_WHAT YOU NEED TO DO_.
(1) According to the text on hot springs and geysers, which hot springs are the largest in the world in terms of volume of water?
(2) Carry on the text on hot springs and geysers from the point where it stops.

_TEXT SHOWN_.
Hot springs and geysers are manifestations of volcanic activity. They result from the interaction of groundwater with magma or with solidified but still hot igneous rocks at shallow depth.
What Is A Hot Spring?
A hot spring is a spring that is produced when geothermally heated groundwater emerges from the Earth’s crust. Some hot springs have waters that are cool enough for bathing, but in volcanic areas water may come into contact with rock that has been heated by magma. These hot springs sometimes produce water that is hot enough to kill animals that enter them. In non-volcanic areas, water can still be heated geothermally because the temperature of rocks within the Earth increases with depth and if water percolates deeply enough into the crust, it can gain heat from these rocks and then flow to the surface.
The temperature and rate of discharge of hot springs depend on the factors such as the rate at which water circulates through the system of underground channelways, the amount of heat supplied at depth, and the extent of dilution of the heated water by cool ground water near the surface.
What You Need To Know About Hot Springs
- In hot springs, water is allowed to circulate to the surface and move feely giving off steam and heat.
- Hot springs are present all over the world, on all continents and even under the ocean.
- Water from hot springs has high mineral content, containing everything from calcium to lithium and even radium.
- A hot spring flows freely to the surface.
- Hot springs are heated by geothermal heat. Geothermal heat is the heat from the interior of the earth. Geothermal heat can be produced by two natural phenomena: geothermal gradient and volcanic activity.
- Hot springs are a permanent phenomenon.
- Hot springs are relatively common phenomena.
- The Dalhousie Springs in southern Australia are the largest hot springs in the world in terms of volume of water.
What Is A Geyser?

(Records excerpted from a collection)
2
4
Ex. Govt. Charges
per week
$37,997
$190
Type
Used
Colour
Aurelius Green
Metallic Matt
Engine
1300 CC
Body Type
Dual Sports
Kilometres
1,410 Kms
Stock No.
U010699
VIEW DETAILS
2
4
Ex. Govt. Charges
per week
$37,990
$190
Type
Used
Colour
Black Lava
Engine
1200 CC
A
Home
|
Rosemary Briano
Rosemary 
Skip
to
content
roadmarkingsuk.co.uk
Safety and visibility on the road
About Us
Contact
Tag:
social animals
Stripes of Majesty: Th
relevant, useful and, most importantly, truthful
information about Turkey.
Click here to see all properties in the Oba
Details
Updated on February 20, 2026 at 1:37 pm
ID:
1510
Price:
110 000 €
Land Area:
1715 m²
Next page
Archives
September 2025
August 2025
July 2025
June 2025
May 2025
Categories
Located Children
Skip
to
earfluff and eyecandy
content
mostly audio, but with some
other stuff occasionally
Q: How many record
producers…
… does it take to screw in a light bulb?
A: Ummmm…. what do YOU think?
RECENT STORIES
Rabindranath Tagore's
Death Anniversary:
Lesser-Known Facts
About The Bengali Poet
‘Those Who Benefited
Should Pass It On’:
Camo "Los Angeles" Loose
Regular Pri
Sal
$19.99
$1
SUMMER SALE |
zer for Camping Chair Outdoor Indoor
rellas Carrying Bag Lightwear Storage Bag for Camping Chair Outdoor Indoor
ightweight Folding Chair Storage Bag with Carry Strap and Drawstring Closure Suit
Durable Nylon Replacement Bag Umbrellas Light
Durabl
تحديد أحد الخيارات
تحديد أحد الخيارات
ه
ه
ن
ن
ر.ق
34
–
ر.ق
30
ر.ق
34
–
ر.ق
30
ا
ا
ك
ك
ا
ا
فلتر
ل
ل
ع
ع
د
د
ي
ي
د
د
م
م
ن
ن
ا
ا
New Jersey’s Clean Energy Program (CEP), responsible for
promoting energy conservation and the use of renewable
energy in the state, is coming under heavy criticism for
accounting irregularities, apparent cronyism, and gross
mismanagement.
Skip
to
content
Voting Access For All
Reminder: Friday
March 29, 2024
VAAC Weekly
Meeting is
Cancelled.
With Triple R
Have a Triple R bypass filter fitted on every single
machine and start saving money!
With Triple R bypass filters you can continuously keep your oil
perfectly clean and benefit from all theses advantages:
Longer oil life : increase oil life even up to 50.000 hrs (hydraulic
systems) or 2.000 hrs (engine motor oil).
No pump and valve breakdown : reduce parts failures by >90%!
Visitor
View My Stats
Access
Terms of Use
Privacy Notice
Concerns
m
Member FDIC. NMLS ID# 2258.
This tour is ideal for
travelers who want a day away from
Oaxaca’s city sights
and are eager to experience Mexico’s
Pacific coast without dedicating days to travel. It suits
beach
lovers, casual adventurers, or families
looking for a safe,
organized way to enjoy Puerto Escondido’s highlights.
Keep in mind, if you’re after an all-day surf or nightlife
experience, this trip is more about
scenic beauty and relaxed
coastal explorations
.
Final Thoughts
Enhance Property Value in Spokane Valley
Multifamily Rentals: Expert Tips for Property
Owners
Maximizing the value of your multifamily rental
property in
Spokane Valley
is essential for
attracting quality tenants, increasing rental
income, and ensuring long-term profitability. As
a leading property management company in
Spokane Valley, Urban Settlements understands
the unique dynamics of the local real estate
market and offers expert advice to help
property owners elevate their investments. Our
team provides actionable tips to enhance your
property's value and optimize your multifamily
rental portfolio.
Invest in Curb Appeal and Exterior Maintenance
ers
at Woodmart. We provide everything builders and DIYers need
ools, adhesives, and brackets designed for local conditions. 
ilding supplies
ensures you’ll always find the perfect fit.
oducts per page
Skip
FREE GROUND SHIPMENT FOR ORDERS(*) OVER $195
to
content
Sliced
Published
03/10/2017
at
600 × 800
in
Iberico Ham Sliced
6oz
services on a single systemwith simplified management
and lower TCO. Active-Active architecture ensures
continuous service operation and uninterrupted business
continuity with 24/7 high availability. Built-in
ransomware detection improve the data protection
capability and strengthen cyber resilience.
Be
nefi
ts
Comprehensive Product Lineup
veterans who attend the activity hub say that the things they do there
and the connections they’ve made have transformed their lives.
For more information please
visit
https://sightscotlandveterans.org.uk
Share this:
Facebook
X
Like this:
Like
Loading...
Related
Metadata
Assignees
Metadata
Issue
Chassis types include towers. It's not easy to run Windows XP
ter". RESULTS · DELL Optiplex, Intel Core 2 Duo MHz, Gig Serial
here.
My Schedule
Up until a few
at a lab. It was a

_ANSWER SET_.
(1) The Dalhousie Springs in southern Australia.

(2)
A geyser is a rare geothermal feature. Geysers are hot springs that intermittently spout a column of hot water and steam into air. When a large amount of groundwater that is trapped in underground cavities in a volcanic area is heated by the presence of magma and magma heated rocks, the extreme heat turns the water into steam very quickly. This causes sudden and immense pressure, which forces huge quantities of water up out of the ground, producing stunning sprays of water shooting up to hundreds of feet into air. This type of eruption can happen regularly or in cycles.
Conditions Required For Geysers
- Hot rocks below
- An ample groundwater source
- A subsurface water reservoir
- Fissures to deliver water to the surface.
What You Need To Know About Geysers
- A geyser keeps the water boiling underground, which helps create the pressure that causes the water to rise out of the ground spontaneously.
- Generally, all geyser sites are located close to active volcanic areas.
- A geyser is plugged with an obstruction near the opening of the spout.
- Geysers are temporary geological phenomena. The lifespan of geysers is a few thousand years at most.
- Geysers are relatively rare phenomena. Most geysers erupt irregularly and infrequently.They occur only where there is a coincidence of unusual conditions.
- In terms of the volume of water, the Old Faithful at Yellowstone National Park (USA) is the largest geyser in the world. Old Faithful erupts every 60 to 90 minutes and blasts a few thousand gallons of boiling-hot water between 100 and 200 feet into the air.
- Many geysers around the world have been destroyed by people throwing litter and debris into them, other have ceased due to dewatering by Geothermal power plants.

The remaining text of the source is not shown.